Records to use:
Start of Block

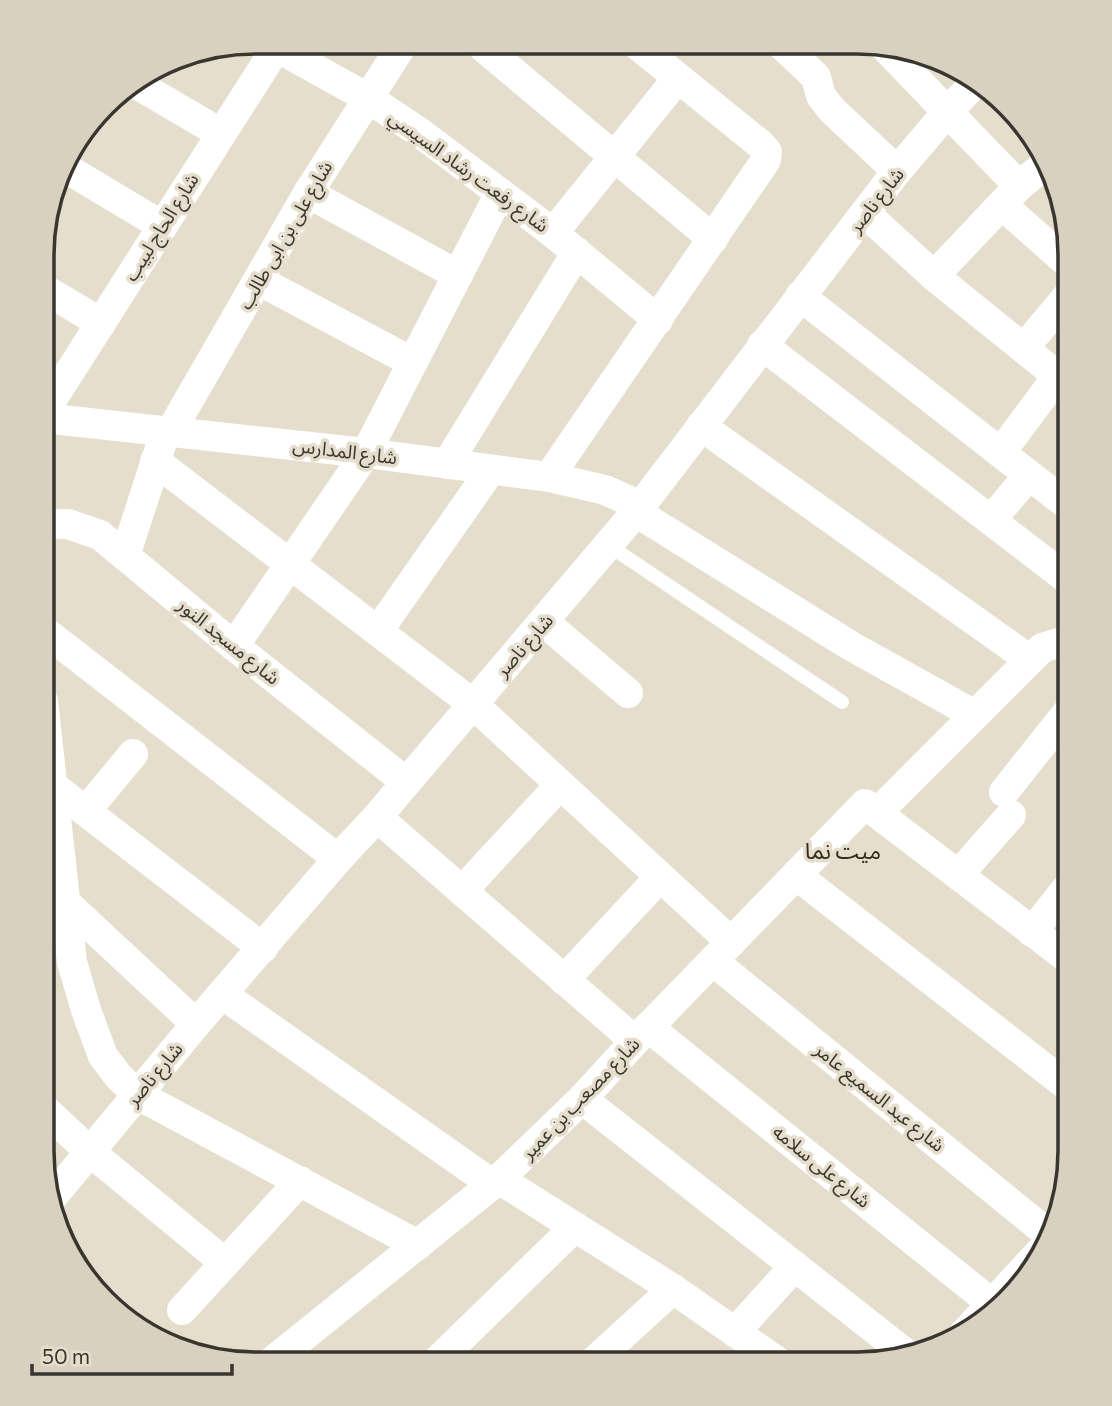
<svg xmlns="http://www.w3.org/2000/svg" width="1112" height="1406" viewBox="0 0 1112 1406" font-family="Commissioner,'Noto Sans Arabic',sans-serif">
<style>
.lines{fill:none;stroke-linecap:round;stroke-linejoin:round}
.lane{stroke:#fff;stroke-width:14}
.street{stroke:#fff;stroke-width:30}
.labels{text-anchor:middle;stroke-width:7;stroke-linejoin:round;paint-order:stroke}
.street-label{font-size:19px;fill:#39362f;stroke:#e6decd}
.quarter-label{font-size:23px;fill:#322c1e;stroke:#e6decd}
.rim{fill:none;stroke:#39362f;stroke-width:3.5}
</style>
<rect width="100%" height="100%" fill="#e6decd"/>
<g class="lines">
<path class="lane" d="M608,545L842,702"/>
<g class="street">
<path d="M267,42L368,98L419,132L553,233L658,320"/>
<path d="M781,44L816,77L821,96L832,110L897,171"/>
<path d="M882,44L1019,186"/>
<path d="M483,47L713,239"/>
<path d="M135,83L220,133"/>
<path d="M64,167L161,225"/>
<path d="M308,193L458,275"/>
<path d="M1002,205L1070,265"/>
<path d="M865,213L934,276L1070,386"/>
<path d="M553,233L677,79"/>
<path d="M934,276L1019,186L1046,164"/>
<path d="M258,280L412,362"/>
<path d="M44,289L101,323"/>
<path d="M800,296L1070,507"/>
<path d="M762,345L1070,581"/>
<path d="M1024,348L1070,293"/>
<path d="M44,412L280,42"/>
<path d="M43,418L366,453L549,477L605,490L641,506"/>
<path d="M701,426L1030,660"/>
<path d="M171,431L308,193L404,42"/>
<path d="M1001,452L1057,377"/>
<path d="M155,461L473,704L731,942"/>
<path d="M447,464L577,252"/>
<path d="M549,477L766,160L767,152L760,144L635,43"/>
<path d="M636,512L851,646L975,715"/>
<path d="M991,520L1029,475"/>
<path d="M43,524H68L100,535L234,646L406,782"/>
<path d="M125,556L161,445"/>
<path d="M544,622L628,693"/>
<path d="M43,630L338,859"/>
<path d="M378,631L490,471"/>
<path d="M234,646L366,453L500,193"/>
<path d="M43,701L72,962L86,1010L103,1056L119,1077L138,1095L418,1245"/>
<path d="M54,787L263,948"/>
<path d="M1004,792L1070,709"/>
<path d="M86,811L133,754"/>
<path d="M877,813L1042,648L1058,643L1070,647"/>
<path d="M377,817L635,1041"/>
<path d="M796,875L1070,1088"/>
<path d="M958,875L1011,815"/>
<path d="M462,891L560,785"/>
<path d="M66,903L196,1024"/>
<path d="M1032,932L1070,884"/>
<path d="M713,961L1047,1233"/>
<path d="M564,980L660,877"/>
<path d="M222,994L492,1184"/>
<path d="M648,1027L995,1306"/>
<path d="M582,1099L905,1353"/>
<path d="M42,1107L89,1151L224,1262"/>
<path d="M499,1179L673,1289L781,1364"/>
<path d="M54,1195L196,1024L338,859L377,817L636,512L897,171L948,111L978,80"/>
<path d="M182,1310L300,1181"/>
<path d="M735,1332L795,1266"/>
<path d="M962,1336L1040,1252"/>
<path d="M269,1364L499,1179L582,1099L635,1041L865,804L1070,960"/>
<path d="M434,1364L575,1227"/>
<path d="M591,1364L673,1289"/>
</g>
</g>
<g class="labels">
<g class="street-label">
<text transform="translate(469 171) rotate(36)" y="7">شارع رفعت رشاد السيسي</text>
<text transform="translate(876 200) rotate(-52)" y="7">شارع ناصر</text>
<text transform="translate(161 227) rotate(-58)" y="7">شارع الحاج لبيب</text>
<text transform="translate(285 235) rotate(-60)" y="7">شارع على بن ابى طالب</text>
<text transform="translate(345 451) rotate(7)" y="7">شارع المدارس</text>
<text transform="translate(229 641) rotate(39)" y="7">شارع مسجد النور</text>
<text transform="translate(524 645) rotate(-49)" y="7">شارع ناصر</text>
<text transform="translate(154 1074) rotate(-50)" y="7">شارع ناصر</text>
<text transform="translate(880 1097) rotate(39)" y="7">شارع عبد السميع عامر</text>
<text transform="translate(580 1098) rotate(-46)" y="7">شارع مصعب بن عمير</text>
<text transform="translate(822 1166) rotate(39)" y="7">شارع على سلامه</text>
</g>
<g class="quarter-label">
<text x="843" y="859">ميت نما</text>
</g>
</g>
<path d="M0 0H1112V1406H0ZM255 54H857A201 201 0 0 1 1058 255V1151A201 201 0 0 1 857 1352H255A201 201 0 0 1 54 1151V255A201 201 0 0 1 255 54Z" fill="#d8d1c0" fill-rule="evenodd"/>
<path class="rim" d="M255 54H857A201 201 0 0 1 1058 255V1151A201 201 0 0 1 857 1352H255A201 201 0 0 1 54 1151V255A201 201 0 0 1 255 54Z"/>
<path d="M32 1364v10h200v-10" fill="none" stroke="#39362f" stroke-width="3.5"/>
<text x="42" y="1364" font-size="21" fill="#39362f" stroke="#e6decd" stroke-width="5" paint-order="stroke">50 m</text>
</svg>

End of Block

Exercise instructions: Take the preceding listing and transcribe it exactly, skipping the pictures.

Written response:
<svg xmlns="http://www.w3.org/2000/svg" width="1112" height="1406" viewBox="0 0 1112 1406" font-family="Commissioner,'Noto Sans Arabic',sans-serif">
<style>
.lines{fill:none;stroke-linecap:round;stroke-linejoin:round}
.lane{stroke:#fff;stroke-width:14}
.street{stroke:#fff;stroke-width:30}
.labels{text-anchor:middle;stroke-width:7;stroke-linejoin:round;paint-order:stroke}
.street-label{font-size:19px;fill:#39362f;stroke:#e6decd}
.quarter-label{font-size:23px;fill:#322c1e;stroke:#e6decd}
.rim{fill:none;stroke:#39362f;stroke-width:3.5}
</style>
<rect width="100%" height="100%" fill="#e6decd"/>
<g class="lines">
<path class="lane" d="M608,545L842,702"/>
<g class="street">
<path d="M267,42L368,98L419,132L553,233L658,320"/>
<path d="M781,44L816,77L821,96L832,110L897,171"/>
<path d="M882,44L1019,186"/>
<path d="M483,47L713,239"/>
<path d="M135,83L220,133"/>
<path d="M64,167L161,225"/>
<path d="M308,193L458,275"/>
<path d="M1002,205L1070,265"/>
<path d="M865,213L934,276L1070,386"/>
<path d="M553,233L677,79"/>
<path d="M934,276L1019,186L1046,164"/>
<path d="M258,280L412,362"/>
<path d="M44,289L101,323"/>
<path d="M800,296L1070,507"/>
<path d="M762,345L1070,581"/>
<path d="M1024,348L1070,293"/>
<path d="M44,412L280,42"/>
<path d="M43,418L366,453L549,477L605,490L641,506"/>
<path d="M701,426L1030,660"/>
<path d="M171,431L308,193L404,42"/>
<path d="M1001,452L1057,377"/>
<path d="M155,461L473,704L731,942"/>
<path d="M447,464L577,252"/>
<path d="M549,477L766,160L767,152L760,144L635,43"/>
<path d="M636,512L851,646L975,715"/>
<path d="M991,520L1029,475"/>
<path d="M43,524H68L100,535L234,646L406,782"/>
<path d="M125,556L161,445"/>
<path d="M544,622L628,693"/>
<path d="M43,630L338,859"/>
<path d="M378,631L490,471"/>
<path d="M234,646L366,453L500,193"/>
<path d="M43,701L72,962L86,1010L103,1056L119,1077L138,1095L418,1245"/>
<path d="M54,787L263,948"/>
<path d="M1004,792L1070,709"/>
<path d="M86,811L133,754"/>
<path d="M877,813L1042,648L1058,643L1070,647"/>
<path d="M377,817L635,1041"/>
<path d="M796,875L1070,1088"/>
<path d="M958,875L1011,815"/>
<path d="M462,891L560,785"/>
<path d="M66,903L196,1024"/>
<path d="M1032,932L1070,884"/>
<path d="M713,961L1047,1233"/>
<path d="M564,980L660,877"/>
<path d="M222,994L492,1184"/>
<path d="M648,1027L995,1306"/>
<path d="M582,1099L905,1353"/>
<path d="M42,1107L89,1151L224,1262"/>
<path d="M499,1179L673,1289L781,1364"/>
<path d="M54,1195L196,1024L338,859L377,817L636,512L897,171L948,111L978,80"/>
<path d="M182,1310L300,1181"/>
<path d="M735,1332L795,1266"/>
<path d="M962,1336L1040,1252"/>
<path d="M269,1364L499,1179L582,1099L635,1041L865,804L1070,960"/>
<path d="M434,1364L575,1227"/>
<path d="M591,1364L673,1289"/>
</g>
</g>
<g class="labels">
<g class="street-label">
<text transform="translate(469 171) rotate(36)" y="7">شارع رفعت رشاد السيسي</text>
<text transform="translate(876 200) rotate(-52)" y="7">شارع ناصر</text>
<text transform="translate(161 227) rotate(-58)" y="7">شارع الحاج لبيب</text>
<text transform="translate(285 235) rotate(-60)" y="7">شارع على بن ابى طالب</text>
<text transform="translate(345 451) rotate(7)" y="7">شارع المدارس</text>
<text transform="translate(229 641) rotate(39)" y="7">شارع مسجد النور</text>
<text transform="translate(524 645) rotate(-49)" y="7">شارع ناصر</text>
<text transform="translate(154 1074) rotate(-50)" y="7">شارع ناصر</text>
<text transform="translate(880 1097) rotate(39)" y="7">شارع عبد السميع عامر</text>
<text transform="translate(580 1098) rotate(-46)" y="7">شارع مصعب بن عمير</text>
<text transform="translate(822 1166) rotate(39)" y="7">شارع على سلامه</text>
</g>
<g class="quarter-label">
<text x="843" y="859">ميت نما</text>
</g>
</g>
<path d="M0 0H1112V1406H0ZM255 54H857A201 201 0 0 1 1058 255V1151A201 201 0 0 1 857 1352H255A201 201 0 0 1 54 1151V255A201 201 0 0 1 255 54Z" fill="#d8d1c0" fill-rule="evenodd"/>
<path class="rim" d="M255 54H857A201 201 0 0 1 1058 255V1151A201 201 0 0 1 857 1352H255A201 201 0 0 1 54 1151V255A201 201 0 0 1 255 54Z"/>
<path d="M32 1364v10h200v-10" fill="none" stroke="#39362f" stroke-width="3.5"/>
<text x="42" y="1364" font-size="21" fill="#39362f" stroke="#e6decd" stroke-width="5" paint-order="stroke">50 m</text>
</svg>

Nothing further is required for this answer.